Certificates and Key variables

This section is for setting up BOSH certificates to used in the CF Deployment Concourse Task in our infrastructure pipeline.

The way concourse will find and interpolate the variables for the certificates and github keys will be through the concourse's credhub. (i.e trelawney_cf_lb_cert.certificate).
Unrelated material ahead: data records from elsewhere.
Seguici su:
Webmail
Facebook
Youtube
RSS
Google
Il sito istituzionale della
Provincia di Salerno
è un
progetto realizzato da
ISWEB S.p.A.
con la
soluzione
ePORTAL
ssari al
The way to set this up or read them will be:

  1. Go to relint-envs and target the env by going to environment/ci/concourse.
  2. DIRENV will export the necessary configs to have you targeting the Bosh and Credhub.
  3. The credhub certificates for the environment can be set using Credhub
    • To generate a self-signed certificate you can run:
    credhub generate -n /concourse/main/<VARIABLE NAME in Concourse (i.e trelawney_cf_lb_cert)> \
    -t certificate -c <DOMAIN OF THE CLOUDFOUNDRY (i.e maxime.cf-app.com)> \
    -o'Cloud Foundry' -u 'R&D' -i 'San Francisco' -s 'California' -y US \
    --self-sign
    
    • This will create an entry you can use in the concourse pipeline for both the certificate and the private key. (I.e ((<VARIABLE_NAME>.certificate)) and ((<VARIABLE_NAME>.private_key))
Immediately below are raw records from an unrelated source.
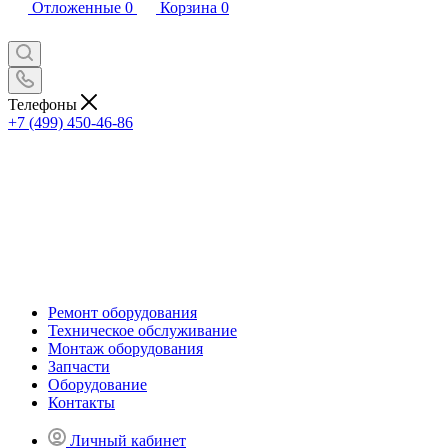
Отложенные
0
Корзина
0
Телефоны
+7 (499) 450-46-86
Ремонт оборудования
Техническое обслуживание
Монтаж оборудования
Запчасти
Оборудование
Контакты
Личный кабинет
Example: Maxime with a standard bosh director in one az

In the relint-env Maxime, we provide a deploy script to handle this case: https://github.com/cloudfoundry/relint-envs/blob/master/environments/dev/maxime/deploy .
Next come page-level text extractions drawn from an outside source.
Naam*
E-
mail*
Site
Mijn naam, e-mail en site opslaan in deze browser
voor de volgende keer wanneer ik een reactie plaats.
Before this running this script, you'll need to ensure your load balancers are created and certificates provided. For this, we provide an infrastructure job at: https://concourse.wg-ard.ci.cloudfoundry.org/teams/main/pipelines/infrastructure?group=dev .

So the full workflow looks like:

  1. Create the expected load balancer certs in credhub if they do not already exist (or are expired) according to the Certificates and Key variables section
  2. Run the setup-infrastructure-maxime job
  • for snitch (lite) env, the IP address in the DNS entry should be for the director VM (which you can find in the bbl-state file or from VM info in the Snitch GCP project)
  1. Update the environment DNS record in the shared-dns-account on AWS (TODO: move to relint.rocks subdomain)
  2. Check out the desired version of CF-deployment in your workspace directory (TODO: dedupe the gopath one)
  3. Upload your stemcell(s) of choice for the upcoming deploy
  4. Modify the deploy script as desired (the provided script does not have anything special included)
  5. Run the script

External Resources

Resources not deployed by BOSH are generally codified as terraform templates. For example, the external database configuration for the upgrade/trelawney environment exists in the bbl-config/terraform directory so that all infrastructure provisioning happens in the bbl up step of the infrastructure pipeline jobs that manage that environment.

In general, we try to wire these resources into the rest of our CI pipelines to avoid having hard-coded references in unrelated places that have to be kept in sync with the actual infrastructure. For example, the external DB instance name is an output from the terraform templates that create it, which allows it to be consumed via a file when creating or deleting the databases used by the upgrade test.